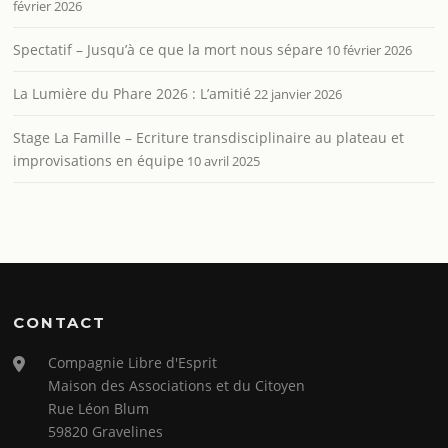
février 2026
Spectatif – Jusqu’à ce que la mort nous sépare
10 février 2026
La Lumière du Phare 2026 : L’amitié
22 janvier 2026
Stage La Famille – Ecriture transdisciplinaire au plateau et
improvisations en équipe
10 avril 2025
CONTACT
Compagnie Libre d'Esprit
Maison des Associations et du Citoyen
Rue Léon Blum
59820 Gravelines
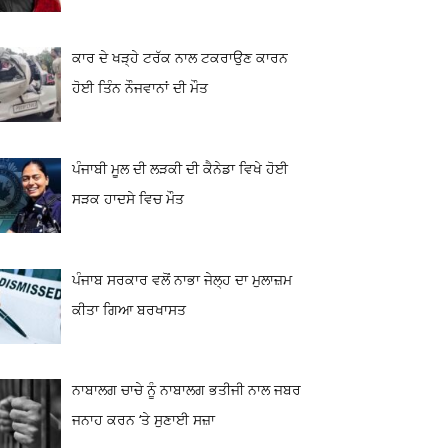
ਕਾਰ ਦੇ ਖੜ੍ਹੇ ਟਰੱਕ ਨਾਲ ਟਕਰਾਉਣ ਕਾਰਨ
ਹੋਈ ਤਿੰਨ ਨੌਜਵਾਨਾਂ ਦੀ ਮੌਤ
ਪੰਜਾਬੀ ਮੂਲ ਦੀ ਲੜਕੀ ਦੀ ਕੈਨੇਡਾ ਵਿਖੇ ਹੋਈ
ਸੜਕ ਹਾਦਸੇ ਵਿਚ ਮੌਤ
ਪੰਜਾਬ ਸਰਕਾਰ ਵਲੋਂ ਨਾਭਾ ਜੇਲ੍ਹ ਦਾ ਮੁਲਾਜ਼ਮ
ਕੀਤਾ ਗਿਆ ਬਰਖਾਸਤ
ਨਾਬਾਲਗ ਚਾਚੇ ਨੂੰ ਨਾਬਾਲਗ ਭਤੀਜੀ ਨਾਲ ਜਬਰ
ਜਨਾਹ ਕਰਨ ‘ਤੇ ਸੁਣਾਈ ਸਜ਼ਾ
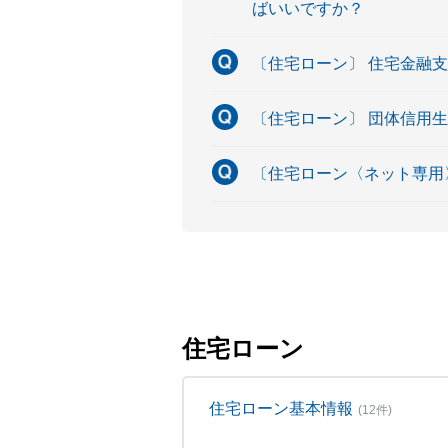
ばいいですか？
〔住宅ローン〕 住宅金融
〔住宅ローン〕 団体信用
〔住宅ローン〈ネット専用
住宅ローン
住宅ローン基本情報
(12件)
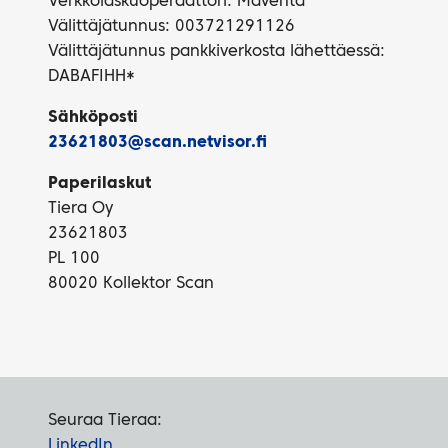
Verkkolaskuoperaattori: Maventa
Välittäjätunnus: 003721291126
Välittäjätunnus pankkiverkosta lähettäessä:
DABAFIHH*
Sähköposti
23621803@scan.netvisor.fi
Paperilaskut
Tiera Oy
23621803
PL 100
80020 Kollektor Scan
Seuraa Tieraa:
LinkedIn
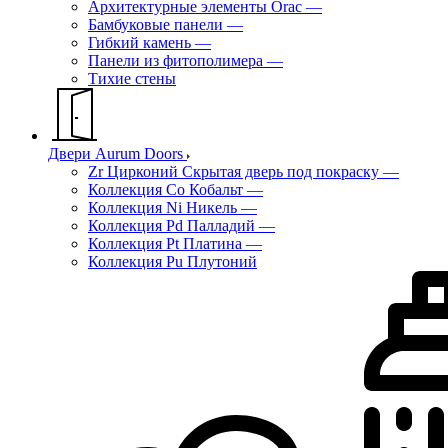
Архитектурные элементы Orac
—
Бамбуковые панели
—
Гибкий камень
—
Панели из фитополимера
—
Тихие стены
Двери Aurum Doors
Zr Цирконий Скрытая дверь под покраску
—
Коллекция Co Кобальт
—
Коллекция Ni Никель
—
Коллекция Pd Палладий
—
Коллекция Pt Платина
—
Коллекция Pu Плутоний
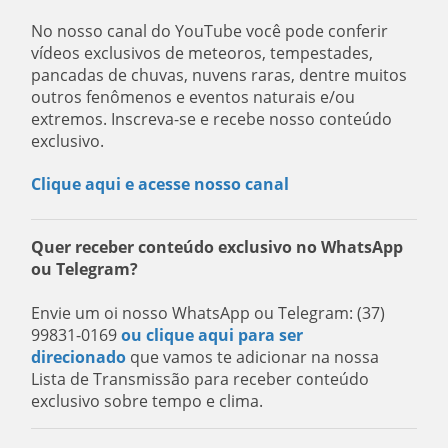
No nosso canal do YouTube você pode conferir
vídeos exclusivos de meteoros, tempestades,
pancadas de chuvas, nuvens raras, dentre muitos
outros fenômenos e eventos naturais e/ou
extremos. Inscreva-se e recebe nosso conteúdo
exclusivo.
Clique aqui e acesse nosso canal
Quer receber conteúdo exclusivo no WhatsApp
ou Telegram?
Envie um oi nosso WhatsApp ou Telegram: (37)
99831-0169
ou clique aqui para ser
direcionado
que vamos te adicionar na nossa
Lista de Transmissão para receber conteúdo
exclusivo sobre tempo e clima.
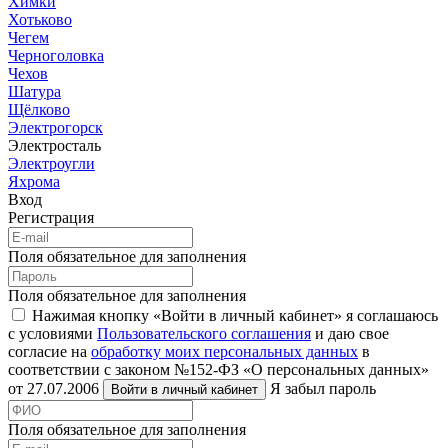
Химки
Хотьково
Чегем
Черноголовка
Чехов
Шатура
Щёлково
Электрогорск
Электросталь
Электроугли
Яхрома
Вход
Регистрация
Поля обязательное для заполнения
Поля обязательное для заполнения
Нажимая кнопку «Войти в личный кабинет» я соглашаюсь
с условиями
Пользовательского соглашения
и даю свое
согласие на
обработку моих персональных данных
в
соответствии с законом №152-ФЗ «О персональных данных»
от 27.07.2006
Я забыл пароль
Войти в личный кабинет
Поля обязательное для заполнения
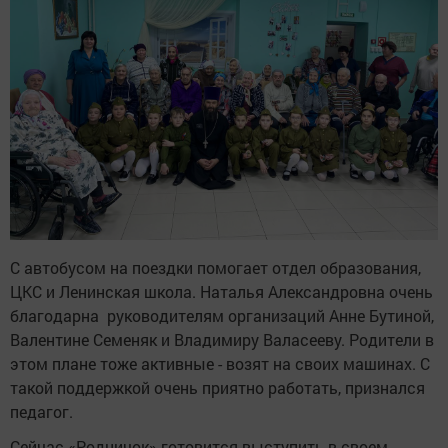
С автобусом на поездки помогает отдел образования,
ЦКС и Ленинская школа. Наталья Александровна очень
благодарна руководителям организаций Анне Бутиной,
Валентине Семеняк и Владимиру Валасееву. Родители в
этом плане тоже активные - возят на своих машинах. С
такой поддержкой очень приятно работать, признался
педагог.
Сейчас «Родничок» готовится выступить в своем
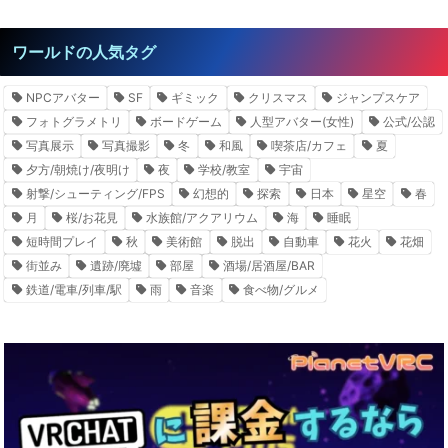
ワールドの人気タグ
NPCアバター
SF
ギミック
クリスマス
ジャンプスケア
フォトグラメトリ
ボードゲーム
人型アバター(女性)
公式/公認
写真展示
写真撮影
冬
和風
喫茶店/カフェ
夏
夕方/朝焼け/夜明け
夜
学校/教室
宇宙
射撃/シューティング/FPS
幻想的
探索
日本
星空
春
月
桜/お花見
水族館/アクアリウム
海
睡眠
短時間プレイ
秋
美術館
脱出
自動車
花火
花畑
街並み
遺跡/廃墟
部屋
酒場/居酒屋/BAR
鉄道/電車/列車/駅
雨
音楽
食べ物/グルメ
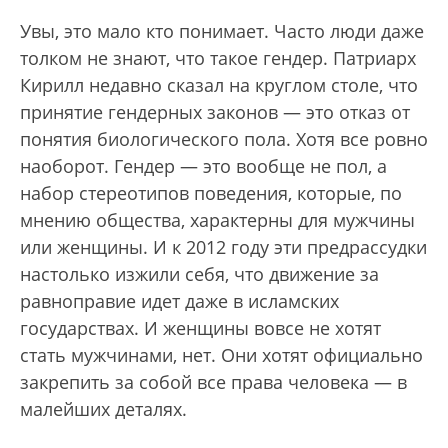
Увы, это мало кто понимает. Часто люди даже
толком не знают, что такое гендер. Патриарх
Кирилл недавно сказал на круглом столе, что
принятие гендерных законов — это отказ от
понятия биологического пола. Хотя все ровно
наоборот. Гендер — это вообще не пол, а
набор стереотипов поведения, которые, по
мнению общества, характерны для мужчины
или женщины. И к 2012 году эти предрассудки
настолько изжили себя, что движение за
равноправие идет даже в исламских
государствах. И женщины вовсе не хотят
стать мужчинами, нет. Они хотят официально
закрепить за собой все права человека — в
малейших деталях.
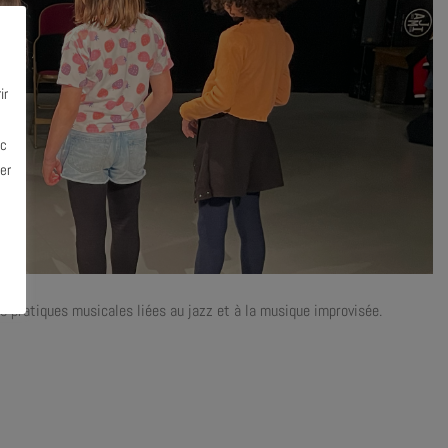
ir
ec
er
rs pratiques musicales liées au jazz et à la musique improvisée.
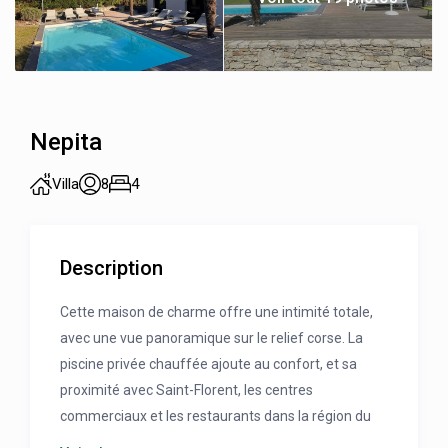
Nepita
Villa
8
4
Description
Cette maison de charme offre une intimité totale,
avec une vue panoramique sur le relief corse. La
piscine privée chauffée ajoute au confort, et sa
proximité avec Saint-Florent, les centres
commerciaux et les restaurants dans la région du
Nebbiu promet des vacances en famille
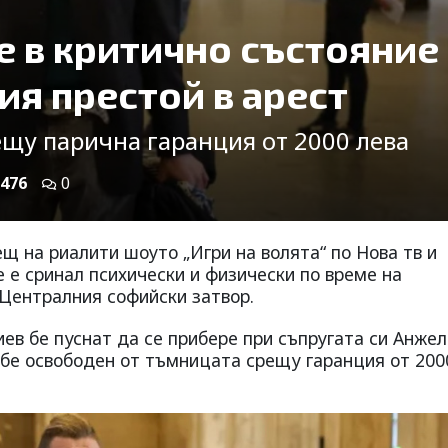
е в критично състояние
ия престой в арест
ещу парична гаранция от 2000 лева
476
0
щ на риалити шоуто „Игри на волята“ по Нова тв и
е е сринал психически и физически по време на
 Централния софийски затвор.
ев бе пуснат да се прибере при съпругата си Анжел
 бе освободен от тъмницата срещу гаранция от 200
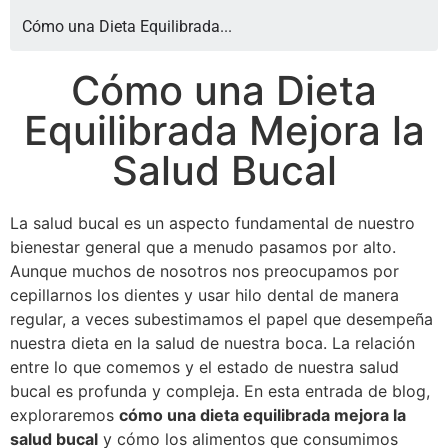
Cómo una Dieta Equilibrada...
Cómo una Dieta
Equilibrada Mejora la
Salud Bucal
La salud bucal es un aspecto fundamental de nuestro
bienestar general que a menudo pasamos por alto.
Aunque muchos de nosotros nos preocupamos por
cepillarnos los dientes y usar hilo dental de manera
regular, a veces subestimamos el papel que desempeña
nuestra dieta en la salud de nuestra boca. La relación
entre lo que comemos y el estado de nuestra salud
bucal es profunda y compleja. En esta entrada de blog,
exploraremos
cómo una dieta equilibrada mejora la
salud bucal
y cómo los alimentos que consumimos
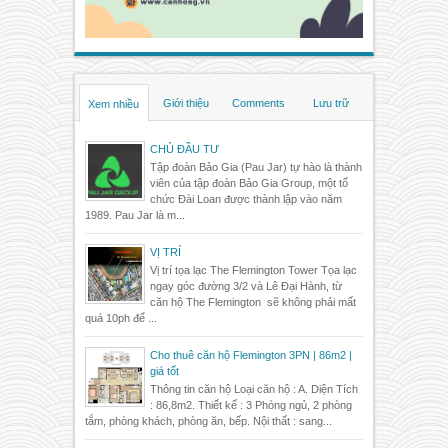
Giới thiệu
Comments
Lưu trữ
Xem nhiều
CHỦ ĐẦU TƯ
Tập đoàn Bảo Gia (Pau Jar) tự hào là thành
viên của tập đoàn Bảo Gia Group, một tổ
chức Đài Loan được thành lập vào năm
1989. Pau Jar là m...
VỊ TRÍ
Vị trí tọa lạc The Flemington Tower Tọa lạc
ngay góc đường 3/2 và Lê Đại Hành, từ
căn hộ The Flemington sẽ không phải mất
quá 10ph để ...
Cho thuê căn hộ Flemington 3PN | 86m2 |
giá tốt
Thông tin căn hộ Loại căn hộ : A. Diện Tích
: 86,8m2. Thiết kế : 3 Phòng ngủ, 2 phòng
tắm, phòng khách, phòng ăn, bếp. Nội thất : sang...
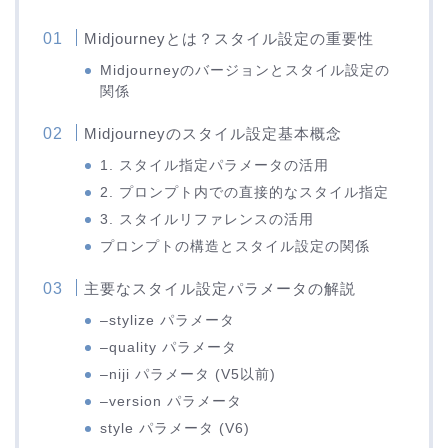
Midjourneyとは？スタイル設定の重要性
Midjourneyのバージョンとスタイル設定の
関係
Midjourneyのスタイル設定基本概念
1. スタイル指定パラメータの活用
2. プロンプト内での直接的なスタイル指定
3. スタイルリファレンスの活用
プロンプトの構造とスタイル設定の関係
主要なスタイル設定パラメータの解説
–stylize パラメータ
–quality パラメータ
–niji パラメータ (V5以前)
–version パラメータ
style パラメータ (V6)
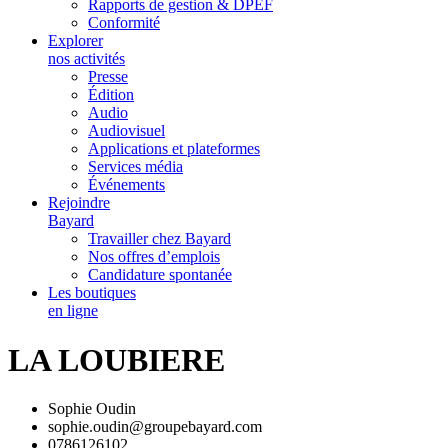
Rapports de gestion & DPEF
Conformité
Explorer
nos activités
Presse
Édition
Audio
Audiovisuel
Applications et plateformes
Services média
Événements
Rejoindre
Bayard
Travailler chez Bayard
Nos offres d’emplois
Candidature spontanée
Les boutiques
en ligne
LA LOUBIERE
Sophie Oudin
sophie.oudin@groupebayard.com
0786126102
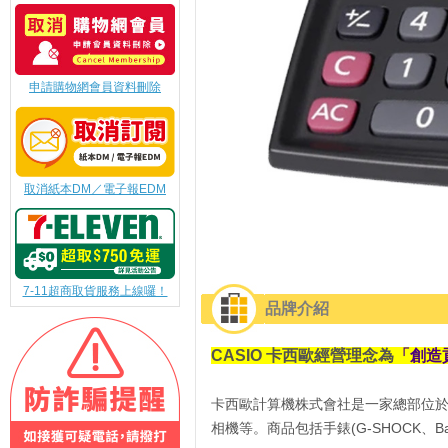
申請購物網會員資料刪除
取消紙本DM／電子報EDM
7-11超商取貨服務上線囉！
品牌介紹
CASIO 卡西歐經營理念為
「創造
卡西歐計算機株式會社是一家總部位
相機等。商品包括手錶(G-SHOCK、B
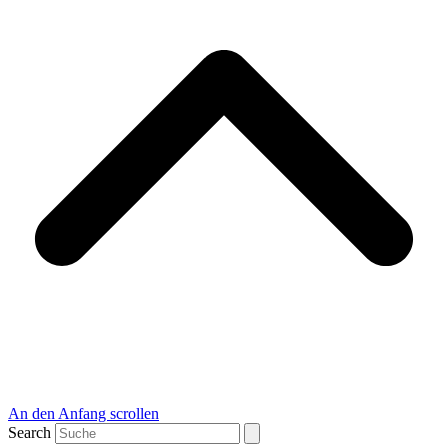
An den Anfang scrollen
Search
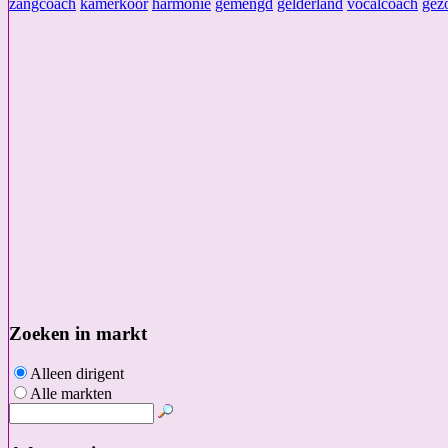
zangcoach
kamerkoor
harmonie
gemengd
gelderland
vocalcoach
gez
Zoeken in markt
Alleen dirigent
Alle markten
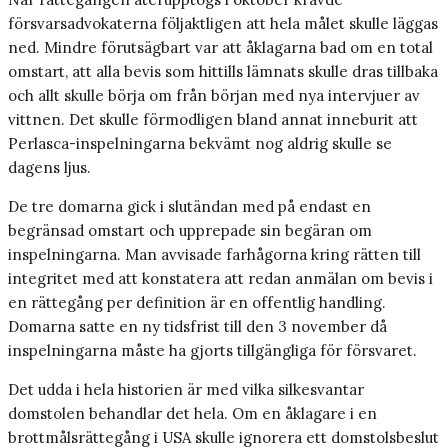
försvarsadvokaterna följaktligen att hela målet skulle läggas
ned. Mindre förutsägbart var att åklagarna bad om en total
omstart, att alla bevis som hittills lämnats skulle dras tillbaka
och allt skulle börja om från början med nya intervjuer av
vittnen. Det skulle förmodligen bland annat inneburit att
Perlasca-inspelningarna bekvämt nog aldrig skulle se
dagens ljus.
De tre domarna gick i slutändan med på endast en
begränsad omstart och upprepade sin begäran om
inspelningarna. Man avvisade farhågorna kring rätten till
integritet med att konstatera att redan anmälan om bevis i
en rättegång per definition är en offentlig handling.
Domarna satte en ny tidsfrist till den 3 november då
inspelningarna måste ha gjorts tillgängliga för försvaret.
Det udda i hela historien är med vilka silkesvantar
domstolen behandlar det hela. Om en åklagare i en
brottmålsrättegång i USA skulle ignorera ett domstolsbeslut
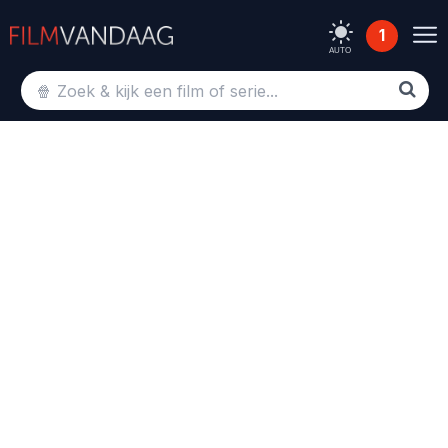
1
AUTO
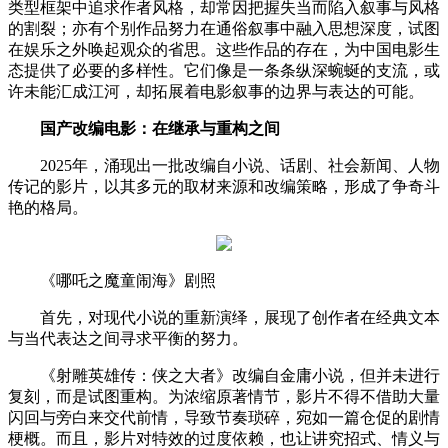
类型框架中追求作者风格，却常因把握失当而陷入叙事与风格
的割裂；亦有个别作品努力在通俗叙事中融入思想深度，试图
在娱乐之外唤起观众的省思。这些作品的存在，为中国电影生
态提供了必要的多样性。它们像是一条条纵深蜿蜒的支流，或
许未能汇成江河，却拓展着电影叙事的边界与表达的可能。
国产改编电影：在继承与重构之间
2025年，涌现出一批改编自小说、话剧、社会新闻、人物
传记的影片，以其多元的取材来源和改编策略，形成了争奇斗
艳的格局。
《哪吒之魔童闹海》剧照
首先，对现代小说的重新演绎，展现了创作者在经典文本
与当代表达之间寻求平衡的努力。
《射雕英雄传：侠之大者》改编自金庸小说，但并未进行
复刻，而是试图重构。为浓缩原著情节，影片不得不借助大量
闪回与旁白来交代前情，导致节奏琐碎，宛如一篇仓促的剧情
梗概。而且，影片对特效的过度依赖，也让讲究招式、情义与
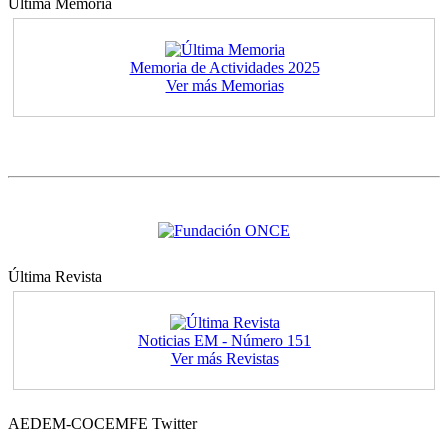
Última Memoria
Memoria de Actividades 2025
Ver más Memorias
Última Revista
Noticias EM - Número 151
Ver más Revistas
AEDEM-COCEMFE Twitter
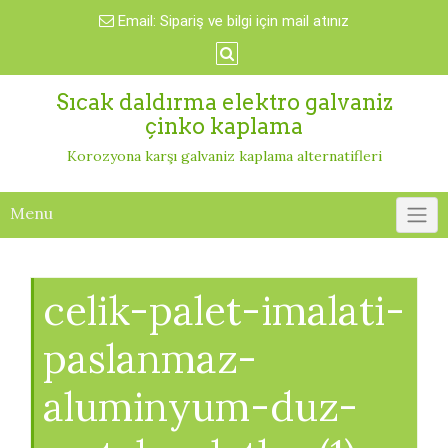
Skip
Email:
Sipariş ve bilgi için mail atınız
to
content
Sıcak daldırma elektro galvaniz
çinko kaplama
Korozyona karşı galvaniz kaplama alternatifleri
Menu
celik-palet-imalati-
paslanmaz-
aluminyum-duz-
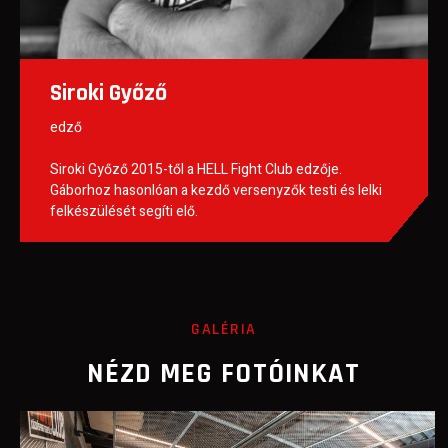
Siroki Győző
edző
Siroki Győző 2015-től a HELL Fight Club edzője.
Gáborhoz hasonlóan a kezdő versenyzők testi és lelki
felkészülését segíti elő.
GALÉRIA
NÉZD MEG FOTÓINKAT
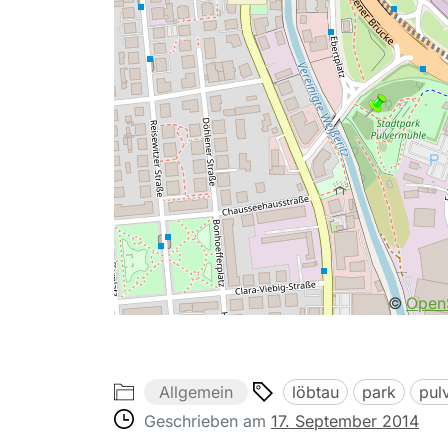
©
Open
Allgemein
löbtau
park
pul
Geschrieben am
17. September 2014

____________________

#### Assignment:
Copy out exactly the lines above beginning with the line that contains "类型框架中追求作者风格，却常因把握失当而陷入叙事与风格" and finishing with the line that contains "Ver más Revistas", including both; leave the pictures out.

#### Result of the exercise:
类型框架中追求作者风格，却常因把握失当而陷入叙事与风格
的割裂；亦有个别作品努力在通俗叙事中融入思想深度，试图
在娱乐之外唤起观众的省思。这些作品的存在，为中国电影生
态提供了必要的多样性。它们像是一条条纵深蜿蜒的支流，或
许未能汇成江河，却拓展着电影叙事的边界与表达的可能。
国产改编电影：在继承与重构之间
2025年，涌现出一批改编自小说、话剧、社会新闻、人物
传记的影片，以其多元的取材来源和改编策略，形成了争奇斗
艳的格局。
《哪吒之魔童闹海》剧照
首先，对现代小说的重新演绎，展现了创作者在经典文本
与当代表达之间寻求平衡的努力。
《射雕英雄传：侠之大者》改编自金庸小说，但并未进行
复刻，而是试图重构。为浓缩原著情节，影片不得不借助大量
闪回与旁白来交代前情，导致节奏琐碎，宛如一篇仓促的剧情
梗概。而且，影片对特效的过度依赖，也让讲究招式、情义与
Última Memoria
Memoria de Actividades 2025
Ver más Memorias
Última Revista
Noticias EM - Número 151
Ver más Revistas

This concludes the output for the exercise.